- **Brief**:
Copy the lines from the start of the records through the line containing "billetterie@leGrandT.fr", keeping each one word for word.

- **Available data**:
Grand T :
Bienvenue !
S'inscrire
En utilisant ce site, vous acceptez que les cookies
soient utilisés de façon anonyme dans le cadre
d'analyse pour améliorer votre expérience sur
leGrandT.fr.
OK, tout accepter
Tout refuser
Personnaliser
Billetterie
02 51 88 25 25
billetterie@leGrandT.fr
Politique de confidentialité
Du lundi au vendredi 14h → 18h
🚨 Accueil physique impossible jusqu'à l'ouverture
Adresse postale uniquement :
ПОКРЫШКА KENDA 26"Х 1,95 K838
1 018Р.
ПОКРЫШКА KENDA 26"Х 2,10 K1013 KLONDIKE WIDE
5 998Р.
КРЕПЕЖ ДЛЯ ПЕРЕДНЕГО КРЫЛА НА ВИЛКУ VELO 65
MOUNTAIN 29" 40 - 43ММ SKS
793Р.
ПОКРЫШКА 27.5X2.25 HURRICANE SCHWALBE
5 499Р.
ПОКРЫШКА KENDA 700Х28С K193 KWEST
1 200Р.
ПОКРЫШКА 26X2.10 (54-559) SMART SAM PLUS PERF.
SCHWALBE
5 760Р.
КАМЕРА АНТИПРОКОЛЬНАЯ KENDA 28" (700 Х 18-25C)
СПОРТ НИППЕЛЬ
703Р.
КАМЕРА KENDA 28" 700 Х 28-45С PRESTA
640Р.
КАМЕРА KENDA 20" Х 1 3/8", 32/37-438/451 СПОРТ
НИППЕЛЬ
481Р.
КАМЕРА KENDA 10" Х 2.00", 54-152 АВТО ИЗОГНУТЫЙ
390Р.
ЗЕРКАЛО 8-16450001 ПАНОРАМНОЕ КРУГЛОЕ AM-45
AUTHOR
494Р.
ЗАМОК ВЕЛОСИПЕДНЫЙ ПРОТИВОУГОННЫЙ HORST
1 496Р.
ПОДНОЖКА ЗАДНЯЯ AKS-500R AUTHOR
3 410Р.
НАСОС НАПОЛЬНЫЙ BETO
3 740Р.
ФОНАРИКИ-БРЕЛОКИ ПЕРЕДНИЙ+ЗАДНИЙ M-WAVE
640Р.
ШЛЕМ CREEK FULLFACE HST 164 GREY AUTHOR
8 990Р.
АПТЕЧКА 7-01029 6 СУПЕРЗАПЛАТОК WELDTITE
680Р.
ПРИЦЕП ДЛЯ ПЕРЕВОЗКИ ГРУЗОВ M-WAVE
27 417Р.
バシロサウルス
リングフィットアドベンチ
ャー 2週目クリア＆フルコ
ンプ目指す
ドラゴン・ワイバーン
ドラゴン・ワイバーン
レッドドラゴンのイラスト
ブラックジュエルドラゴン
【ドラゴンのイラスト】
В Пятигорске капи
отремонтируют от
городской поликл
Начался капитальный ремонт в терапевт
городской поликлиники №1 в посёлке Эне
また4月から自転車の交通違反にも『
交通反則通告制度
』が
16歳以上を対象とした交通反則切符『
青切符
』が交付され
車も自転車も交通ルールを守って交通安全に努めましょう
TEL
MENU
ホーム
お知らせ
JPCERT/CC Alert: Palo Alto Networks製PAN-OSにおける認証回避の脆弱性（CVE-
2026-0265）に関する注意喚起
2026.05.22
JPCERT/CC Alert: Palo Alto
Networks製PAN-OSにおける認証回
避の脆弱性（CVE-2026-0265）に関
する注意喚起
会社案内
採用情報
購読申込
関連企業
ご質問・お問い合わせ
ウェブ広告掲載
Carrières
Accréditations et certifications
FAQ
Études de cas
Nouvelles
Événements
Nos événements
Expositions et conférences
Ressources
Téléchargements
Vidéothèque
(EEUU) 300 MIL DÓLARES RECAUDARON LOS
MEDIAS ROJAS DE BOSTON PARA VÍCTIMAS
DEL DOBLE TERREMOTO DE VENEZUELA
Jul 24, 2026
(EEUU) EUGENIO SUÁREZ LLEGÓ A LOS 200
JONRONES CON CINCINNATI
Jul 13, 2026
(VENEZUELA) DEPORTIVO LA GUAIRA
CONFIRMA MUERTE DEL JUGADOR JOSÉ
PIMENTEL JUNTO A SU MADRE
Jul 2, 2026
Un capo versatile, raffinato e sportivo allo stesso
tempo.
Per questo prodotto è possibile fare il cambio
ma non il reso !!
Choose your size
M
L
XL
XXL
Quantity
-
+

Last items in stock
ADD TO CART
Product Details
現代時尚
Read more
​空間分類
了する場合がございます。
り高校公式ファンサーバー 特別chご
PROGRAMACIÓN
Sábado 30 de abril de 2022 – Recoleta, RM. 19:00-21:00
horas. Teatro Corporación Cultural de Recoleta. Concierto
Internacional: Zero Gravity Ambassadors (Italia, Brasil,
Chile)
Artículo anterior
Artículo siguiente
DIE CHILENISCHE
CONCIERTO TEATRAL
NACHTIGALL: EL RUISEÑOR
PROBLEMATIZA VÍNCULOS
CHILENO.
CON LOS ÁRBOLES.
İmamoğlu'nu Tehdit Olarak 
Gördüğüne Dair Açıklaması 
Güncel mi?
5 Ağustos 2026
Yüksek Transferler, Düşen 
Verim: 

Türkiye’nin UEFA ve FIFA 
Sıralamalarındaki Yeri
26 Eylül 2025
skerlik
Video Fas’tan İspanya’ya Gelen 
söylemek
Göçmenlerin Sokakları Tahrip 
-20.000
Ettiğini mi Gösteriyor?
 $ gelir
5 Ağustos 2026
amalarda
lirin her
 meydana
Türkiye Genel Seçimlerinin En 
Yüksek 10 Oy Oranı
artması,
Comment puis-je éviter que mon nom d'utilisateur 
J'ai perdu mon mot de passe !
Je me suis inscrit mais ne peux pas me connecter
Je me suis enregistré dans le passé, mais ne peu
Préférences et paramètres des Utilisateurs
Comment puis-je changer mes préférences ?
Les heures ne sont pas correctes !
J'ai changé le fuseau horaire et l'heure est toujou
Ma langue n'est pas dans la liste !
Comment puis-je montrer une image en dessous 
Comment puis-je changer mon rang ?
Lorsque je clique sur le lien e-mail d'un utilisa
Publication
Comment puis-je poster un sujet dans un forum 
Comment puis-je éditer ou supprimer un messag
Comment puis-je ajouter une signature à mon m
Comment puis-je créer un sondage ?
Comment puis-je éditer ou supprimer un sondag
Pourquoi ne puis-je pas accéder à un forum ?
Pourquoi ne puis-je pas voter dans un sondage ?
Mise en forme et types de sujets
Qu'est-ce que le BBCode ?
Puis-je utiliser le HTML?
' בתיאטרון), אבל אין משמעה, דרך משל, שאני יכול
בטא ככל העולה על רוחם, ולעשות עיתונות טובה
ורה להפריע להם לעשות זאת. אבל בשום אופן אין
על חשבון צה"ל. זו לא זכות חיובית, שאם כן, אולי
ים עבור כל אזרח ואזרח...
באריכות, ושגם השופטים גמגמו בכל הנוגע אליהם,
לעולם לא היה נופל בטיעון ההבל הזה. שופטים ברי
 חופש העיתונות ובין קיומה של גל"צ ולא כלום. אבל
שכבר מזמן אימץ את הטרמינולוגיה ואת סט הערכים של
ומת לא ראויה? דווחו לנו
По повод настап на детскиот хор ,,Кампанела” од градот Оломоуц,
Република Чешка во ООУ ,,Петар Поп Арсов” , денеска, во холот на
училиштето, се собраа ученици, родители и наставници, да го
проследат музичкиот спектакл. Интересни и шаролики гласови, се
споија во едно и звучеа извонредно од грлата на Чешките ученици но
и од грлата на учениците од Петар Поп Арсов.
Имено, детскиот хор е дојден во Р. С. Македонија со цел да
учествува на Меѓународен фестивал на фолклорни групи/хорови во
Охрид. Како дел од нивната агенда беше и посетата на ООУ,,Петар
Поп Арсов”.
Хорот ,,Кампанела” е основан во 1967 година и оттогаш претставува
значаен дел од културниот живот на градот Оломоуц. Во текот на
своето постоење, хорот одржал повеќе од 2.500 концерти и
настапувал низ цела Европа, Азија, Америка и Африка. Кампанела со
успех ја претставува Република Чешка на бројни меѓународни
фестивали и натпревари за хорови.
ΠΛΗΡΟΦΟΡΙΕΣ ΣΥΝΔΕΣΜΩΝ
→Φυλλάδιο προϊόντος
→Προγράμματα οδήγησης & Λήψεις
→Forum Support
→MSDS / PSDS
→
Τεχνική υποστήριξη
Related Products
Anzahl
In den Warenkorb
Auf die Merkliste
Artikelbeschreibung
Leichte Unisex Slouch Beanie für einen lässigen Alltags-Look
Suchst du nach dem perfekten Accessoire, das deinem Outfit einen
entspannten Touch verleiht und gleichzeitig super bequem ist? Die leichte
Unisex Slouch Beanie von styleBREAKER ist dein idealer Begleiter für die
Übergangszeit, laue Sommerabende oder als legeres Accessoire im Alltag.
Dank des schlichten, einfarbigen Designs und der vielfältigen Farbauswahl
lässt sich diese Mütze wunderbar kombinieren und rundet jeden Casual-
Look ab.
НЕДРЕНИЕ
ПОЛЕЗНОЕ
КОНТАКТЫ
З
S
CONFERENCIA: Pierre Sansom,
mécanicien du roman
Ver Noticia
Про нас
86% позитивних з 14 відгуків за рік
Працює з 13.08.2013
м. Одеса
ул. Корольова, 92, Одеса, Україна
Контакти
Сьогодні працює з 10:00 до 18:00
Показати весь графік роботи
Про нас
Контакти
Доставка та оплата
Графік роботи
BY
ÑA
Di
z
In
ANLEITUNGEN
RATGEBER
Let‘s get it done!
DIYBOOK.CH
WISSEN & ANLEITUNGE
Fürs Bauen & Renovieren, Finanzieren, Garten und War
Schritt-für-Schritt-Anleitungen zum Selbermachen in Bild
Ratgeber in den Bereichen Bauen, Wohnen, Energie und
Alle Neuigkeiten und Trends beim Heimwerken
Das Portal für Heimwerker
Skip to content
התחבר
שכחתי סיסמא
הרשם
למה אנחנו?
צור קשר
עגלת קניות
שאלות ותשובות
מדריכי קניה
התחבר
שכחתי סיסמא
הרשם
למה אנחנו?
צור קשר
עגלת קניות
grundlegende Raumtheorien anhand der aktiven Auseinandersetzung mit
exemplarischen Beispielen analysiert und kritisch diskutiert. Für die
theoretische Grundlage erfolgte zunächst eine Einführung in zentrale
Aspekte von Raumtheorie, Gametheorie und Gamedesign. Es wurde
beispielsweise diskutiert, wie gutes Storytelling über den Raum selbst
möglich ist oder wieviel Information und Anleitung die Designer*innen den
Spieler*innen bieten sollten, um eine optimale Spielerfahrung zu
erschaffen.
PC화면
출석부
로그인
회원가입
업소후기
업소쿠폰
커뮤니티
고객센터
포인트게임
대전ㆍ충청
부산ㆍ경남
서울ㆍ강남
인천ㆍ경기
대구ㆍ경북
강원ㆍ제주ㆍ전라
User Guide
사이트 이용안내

- **Exercise result**:
Grand T :
Bienvenue !
S'inscrire
En utilisant ce site, vous acceptez que les cookies
soient utilisés de façon anonyme dans le cadre
d'analyse pour améliorer votre expérience sur
leGrandT.fr.
OK, tout accepter
Tout refuser
Personnaliser
Billetterie
02 51 88 25 25
billetterie@leGrandT.fr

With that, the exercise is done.